■ What this task involves ■
Your copy should hold every record exactly and no images.

■ Data provided ■
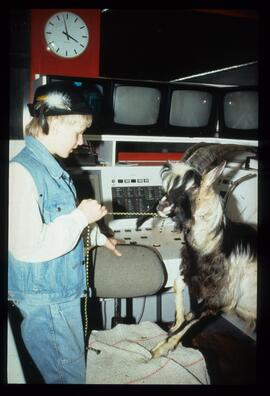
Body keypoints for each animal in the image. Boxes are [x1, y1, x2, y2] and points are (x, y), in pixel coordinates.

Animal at [139, 143, 258, 358]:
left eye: (193, 186)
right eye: (170, 184)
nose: (162, 205)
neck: (213, 244)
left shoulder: (221, 298)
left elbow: (193, 316)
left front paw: (160, 349)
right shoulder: (191, 274)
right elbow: (177, 285)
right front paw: (174, 327)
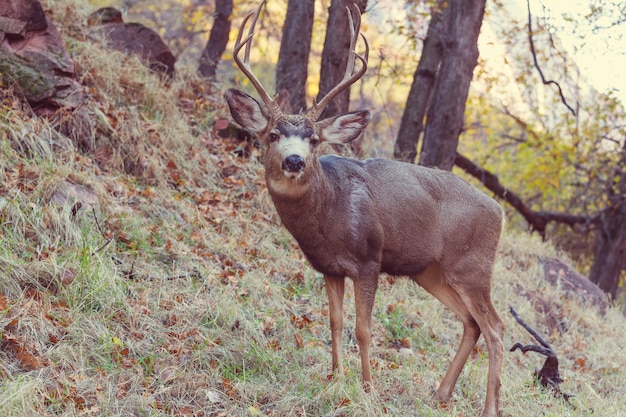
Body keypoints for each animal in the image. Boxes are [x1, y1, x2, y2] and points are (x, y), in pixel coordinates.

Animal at [222, 1, 504, 414]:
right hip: (432, 271)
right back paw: (439, 394)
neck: (330, 215)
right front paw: (335, 379)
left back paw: (488, 407)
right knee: (472, 323)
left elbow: (364, 328)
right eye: (273, 135)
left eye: (314, 139)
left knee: (496, 327)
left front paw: (369, 389)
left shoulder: (370, 260)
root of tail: (500, 213)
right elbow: (336, 322)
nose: (294, 161)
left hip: (473, 267)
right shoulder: (329, 267)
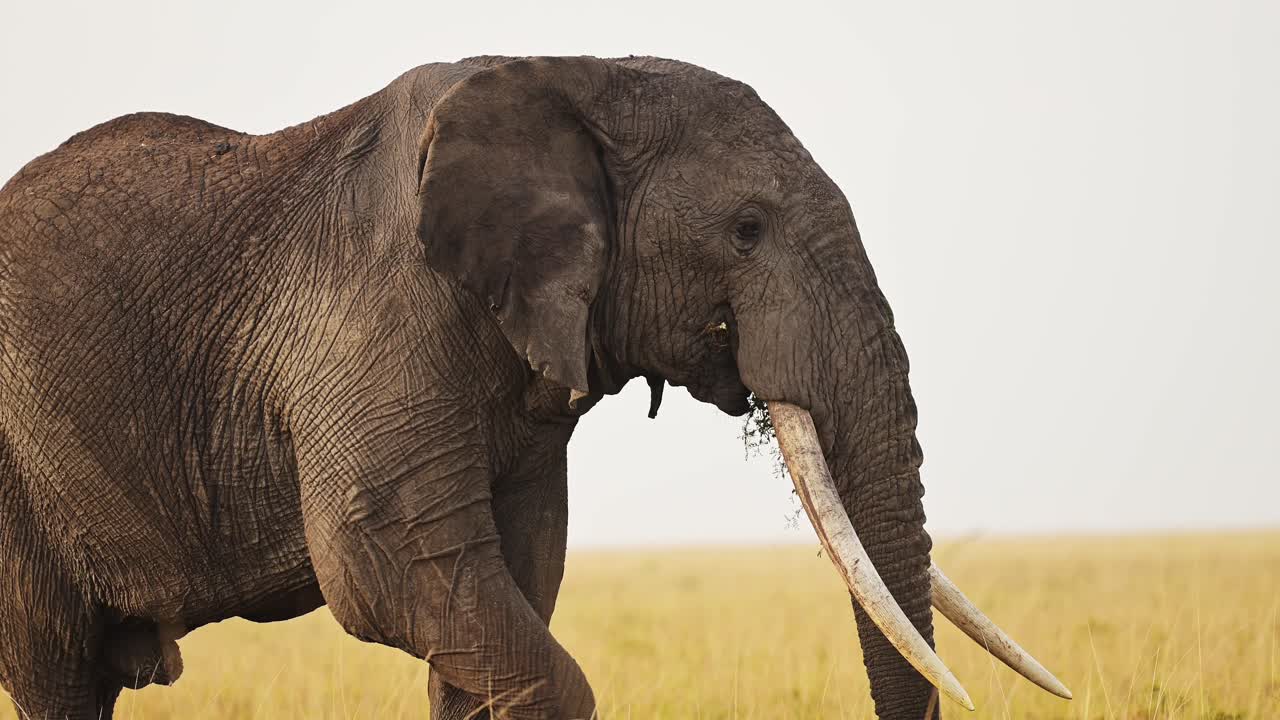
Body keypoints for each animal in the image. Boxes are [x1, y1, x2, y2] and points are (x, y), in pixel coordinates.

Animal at [0, 55, 1071, 719]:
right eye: (746, 232)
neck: (575, 75)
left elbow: (514, 575)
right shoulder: (378, 316)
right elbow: (387, 569)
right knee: (54, 675)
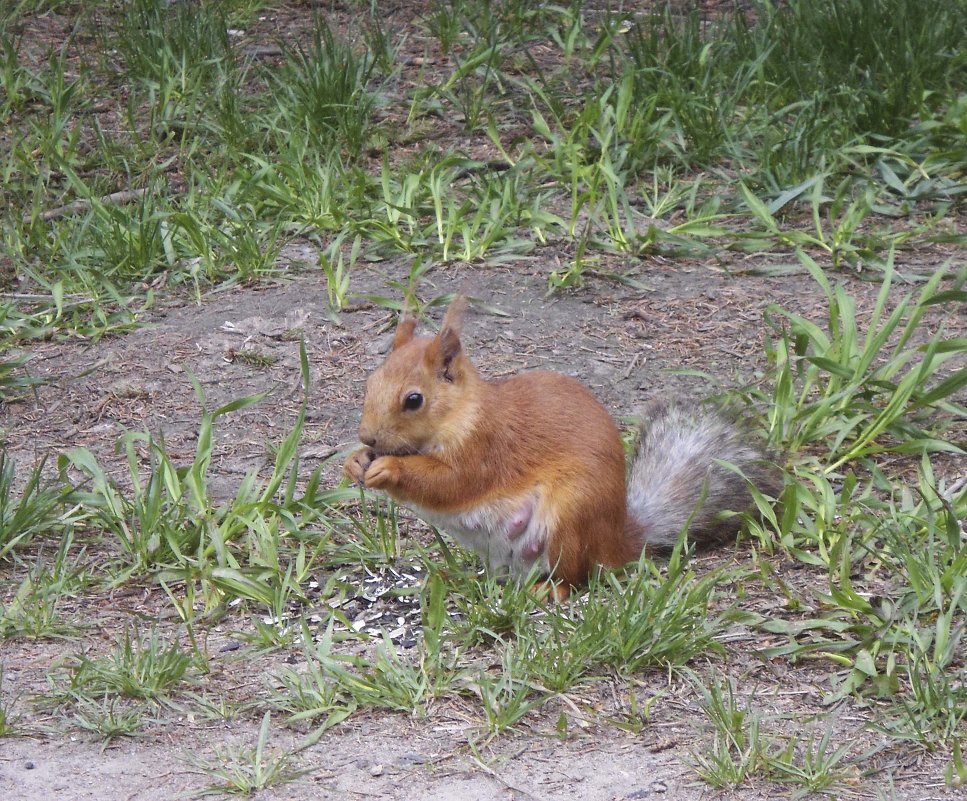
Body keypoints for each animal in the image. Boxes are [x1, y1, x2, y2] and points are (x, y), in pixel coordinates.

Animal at [344, 296, 784, 596]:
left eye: (414, 400)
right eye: (370, 382)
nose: (368, 437)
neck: (462, 413)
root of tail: (616, 543)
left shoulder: (487, 448)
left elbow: (450, 484)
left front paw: (389, 469)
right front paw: (354, 462)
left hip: (571, 517)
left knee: (576, 577)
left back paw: (548, 591)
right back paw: (458, 576)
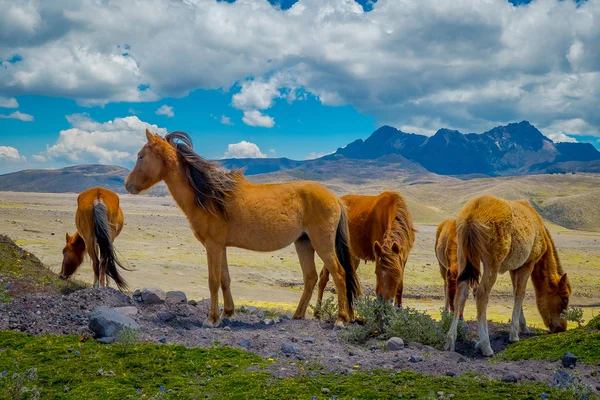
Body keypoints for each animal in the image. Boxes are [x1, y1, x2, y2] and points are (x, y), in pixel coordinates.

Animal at [123, 130, 358, 326]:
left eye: (141, 156)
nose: (127, 185)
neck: (209, 196)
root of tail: (335, 198)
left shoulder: (213, 245)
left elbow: (213, 280)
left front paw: (212, 319)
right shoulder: (221, 246)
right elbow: (224, 279)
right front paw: (227, 312)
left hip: (322, 244)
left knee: (339, 274)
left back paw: (341, 319)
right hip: (303, 243)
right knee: (310, 277)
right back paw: (298, 316)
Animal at [446, 194, 572, 356]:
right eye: (564, 298)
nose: (562, 327)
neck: (540, 229)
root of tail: (471, 216)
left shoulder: (514, 268)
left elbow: (515, 292)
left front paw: (523, 326)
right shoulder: (528, 263)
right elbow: (520, 293)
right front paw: (514, 334)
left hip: (463, 257)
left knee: (461, 293)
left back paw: (450, 341)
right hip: (492, 263)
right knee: (481, 294)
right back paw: (486, 346)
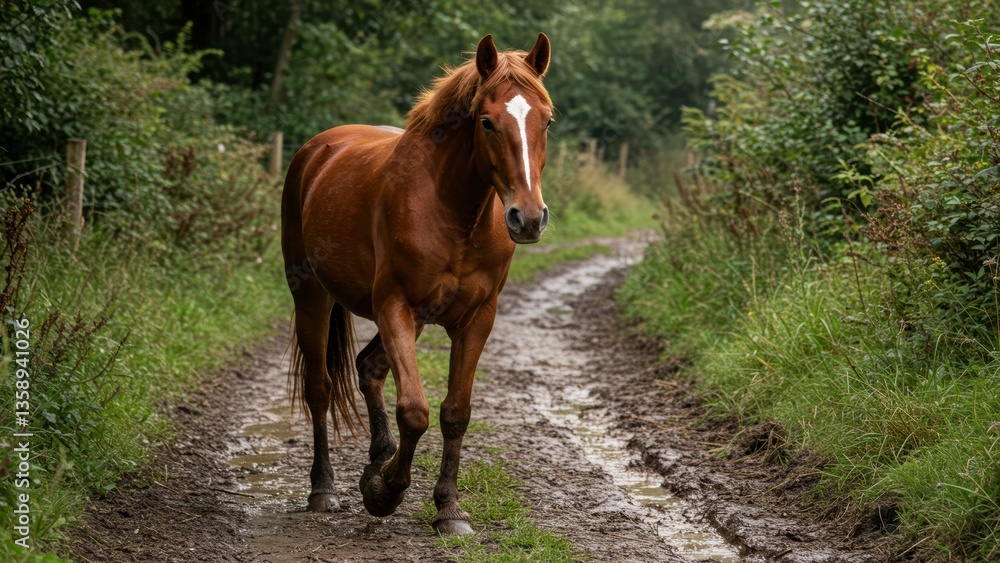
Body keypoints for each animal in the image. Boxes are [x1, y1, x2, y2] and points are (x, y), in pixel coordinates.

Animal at [281, 33, 553, 535]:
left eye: (546, 120)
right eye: (487, 122)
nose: (527, 218)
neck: (452, 210)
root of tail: (318, 149)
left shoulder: (476, 319)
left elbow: (455, 413)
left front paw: (448, 507)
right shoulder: (395, 307)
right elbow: (414, 410)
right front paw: (384, 492)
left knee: (369, 368)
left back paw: (377, 458)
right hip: (311, 298)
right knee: (320, 389)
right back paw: (324, 489)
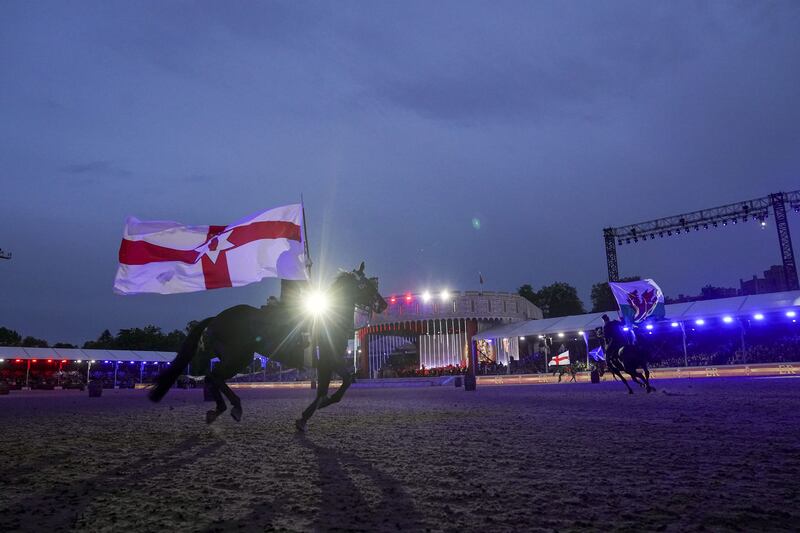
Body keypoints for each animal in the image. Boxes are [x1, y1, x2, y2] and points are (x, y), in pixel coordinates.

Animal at [152, 262, 390, 428]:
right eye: (364, 285)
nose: (383, 304)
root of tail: (217, 318)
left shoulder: (329, 362)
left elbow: (335, 385)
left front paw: (307, 416)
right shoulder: (328, 360)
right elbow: (336, 385)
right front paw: (311, 412)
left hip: (234, 357)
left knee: (212, 377)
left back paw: (220, 409)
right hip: (238, 357)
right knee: (215, 376)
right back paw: (232, 407)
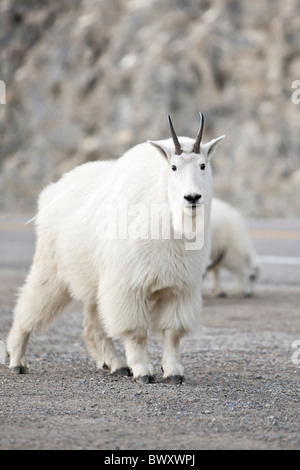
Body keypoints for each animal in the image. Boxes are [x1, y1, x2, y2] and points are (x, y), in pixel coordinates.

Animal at [6, 114, 225, 386]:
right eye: (173, 167)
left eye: (203, 165)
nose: (192, 197)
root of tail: (50, 193)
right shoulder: (128, 285)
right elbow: (137, 332)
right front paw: (143, 371)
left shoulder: (180, 287)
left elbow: (172, 332)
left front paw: (174, 372)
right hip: (51, 268)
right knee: (28, 307)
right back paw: (17, 360)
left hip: (93, 281)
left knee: (92, 325)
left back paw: (116, 365)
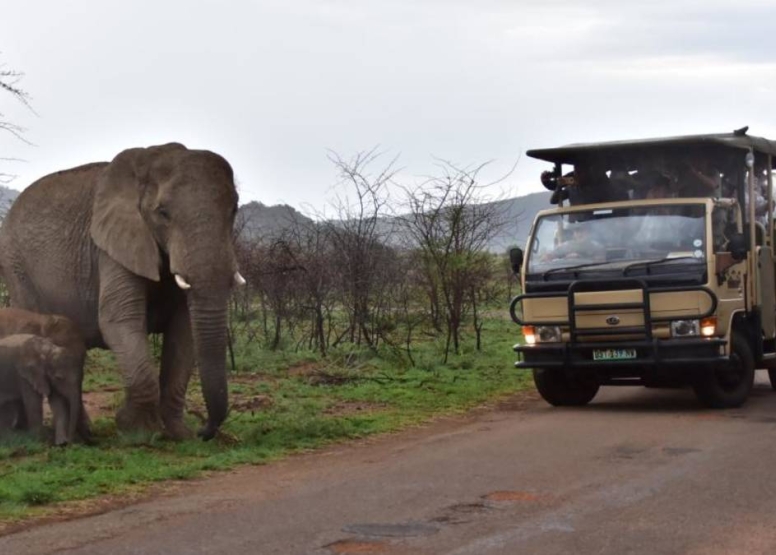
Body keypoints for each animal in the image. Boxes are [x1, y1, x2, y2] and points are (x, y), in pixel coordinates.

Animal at [0, 143, 244, 438]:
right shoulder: (112, 247)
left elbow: (183, 330)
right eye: (163, 213)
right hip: (16, 267)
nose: (203, 430)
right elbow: (121, 319)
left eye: (234, 210)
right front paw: (136, 431)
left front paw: (179, 435)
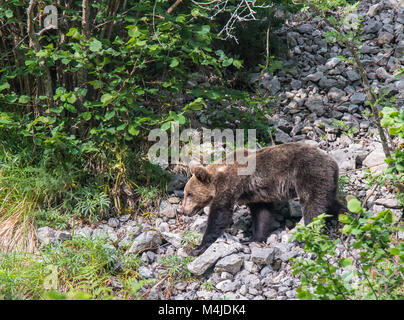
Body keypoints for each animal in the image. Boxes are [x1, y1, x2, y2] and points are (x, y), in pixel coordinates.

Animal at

■ Response ■
Body keypoints for each animal in the image. Boxes are [x1, y1, x2, y2] and points are (x, y), in pixel coordinates.

Animal at [139, 143, 258, 358]:
left eye: (193, 186)
right eye: (170, 184)
nose: (162, 205)
neck: (213, 244)
left shoulder: (221, 298)
left elbow: (193, 316)
left front paw: (160, 349)
right shoulder: (191, 274)
right elbow: (177, 285)
right front paw: (174, 327)
Body keypoints for each animal in the image. Boxes are [x1, y1, x2, y2] and points are (x, y), in pixel coordinates.

Animal at [222, 1, 504, 414]:
right hip: (432, 271)
right back paw: (439, 394)
neck: (330, 215)
right front paw: (335, 379)
left back paw: (488, 407)
right knee: (472, 323)
left elbow: (364, 328)
right eye: (273, 135)
left eye: (314, 139)
left knee: (496, 327)
left front paw: (369, 389)
left shoulder: (370, 260)
root of tail: (500, 213)
right elbow: (336, 322)
nose: (294, 161)
left hip: (473, 267)
right shoulder: (329, 267)
Body keypoints for each animal in the image. Boxes are [x1, y1, x2, y2] and points are (x, y), in pixel coordinates.

Animal at [0, 55, 1071, 719]:
right eye: (746, 232)
neck: (575, 75)
left elbow: (514, 575)
right shoulder: (378, 316)
right elbow: (387, 569)
right knee: (54, 675)
Body keypoints for each animal in the image. Boxes are [x1, y1, x2, y2] and points are (x, y), in pixel coordinates.

Animal at [344, 296, 784, 596]:
left eye: (414, 400)
right eye: (370, 382)
nose: (368, 437)
neck: (462, 413)
root of tail: (616, 543)
left shoulder: (487, 448)
left elbow: (450, 484)
left front paw: (389, 469)
right front paw: (354, 462)
left hip: (571, 517)
left knee: (576, 577)
left back paw: (548, 591)
right back paw: (458, 576)
Body keypoints for each animal in the image. Boxes are [x1, y1, x2, y2] and points are (x, y), in pixel coordinates.

Animal at [123, 130, 358, 326]:
left eye: (141, 156)
nose: (127, 185)
neck: (209, 196)
root of tail: (335, 198)
left shoulder: (213, 245)
left elbow: (213, 280)
left front paw: (212, 319)
right shoulder: (221, 246)
right elbow: (224, 279)
right front paw: (227, 312)
left hip: (322, 244)
left knee: (339, 274)
left back paw: (341, 319)
right hip: (303, 243)
right knee: (310, 277)
right back paw: (298, 316)
Animal at [446, 194, 572, 356]:
right eye: (564, 298)
nose: (562, 327)
neck: (540, 229)
root of tail: (471, 216)
left shoulder: (514, 268)
left elbow: (515, 292)
left front paw: (523, 326)
right shoulder: (528, 263)
right elbow: (520, 293)
right front paw: (514, 334)
left hip: (463, 257)
left knee: (461, 293)
left back paw: (450, 341)
right hip: (492, 263)
right knee: (481, 294)
right back paw: (486, 346)
Body keypoints for each animal in the image. Boxes are [x1, y1, x2, y2] and points are (x, y), in pixel coordinates.

Animal at [281, 33, 553, 535]:
left eye: (546, 120)
right eye: (487, 122)
nose: (527, 218)
neck: (452, 210)
root of tail: (318, 149)
left shoulder: (476, 319)
left elbow: (455, 413)
left front paw: (448, 507)
right shoulder: (395, 307)
right elbow: (414, 410)
right front paw: (384, 492)
left knee: (369, 368)
left back paw: (377, 458)
right hip: (311, 298)
right knee: (320, 389)
right back paw: (324, 489)
Body keypoints for each animal in the image. Boxes are [x1, y1, x2, y2] and points are (x, y), in pixel coordinates.

Animal at [152, 262, 390, 428]:
right eye: (364, 285)
nose: (383, 304)
root of tail: (217, 318)
left shoulder: (329, 362)
left elbow: (335, 385)
left front paw: (307, 416)
right shoulder: (328, 360)
right elbow: (336, 385)
right front paw: (311, 412)
left hip: (234, 357)
left knee: (212, 377)
left back paw: (220, 409)
right hip: (238, 357)
right knee: (215, 376)
right back paw: (232, 407)
Body keypoints for each animal in the image. Boxes are [x1, y1, x2, y2] and points are (x, y), in pixel coordinates.

Animal at [6, 114, 225, 386]:
right eye: (173, 167)
left eye: (203, 165)
nose: (192, 197)
root of tail: (50, 193)
right shoulder: (128, 285)
right elbow: (137, 332)
right front paw: (143, 371)
left shoulder: (180, 287)
left elbow: (172, 332)
left front paw: (174, 372)
right hip: (51, 268)
right knee: (28, 307)
right back paw: (17, 360)
left hip: (93, 281)
left knee: (92, 325)
left back paw: (116, 365)
Body keypoints for each animal in the image. Boxes are [x1, y1, x2, y2] and points are (x, y), in pixel coordinates.

Animal at [0, 143, 244, 438]:
right shoulder: (112, 247)
left elbow: (183, 330)
right eye: (163, 213)
right hip: (16, 267)
nose: (203, 430)
right elbow: (121, 319)
left eye: (234, 210)
right front paw: (136, 431)
left front paw: (179, 435)
Body keypoints for each animal in the image. Boxes are [x1, y1, x2, y2] and points are (x, y), in pixel coordinates.

Animal at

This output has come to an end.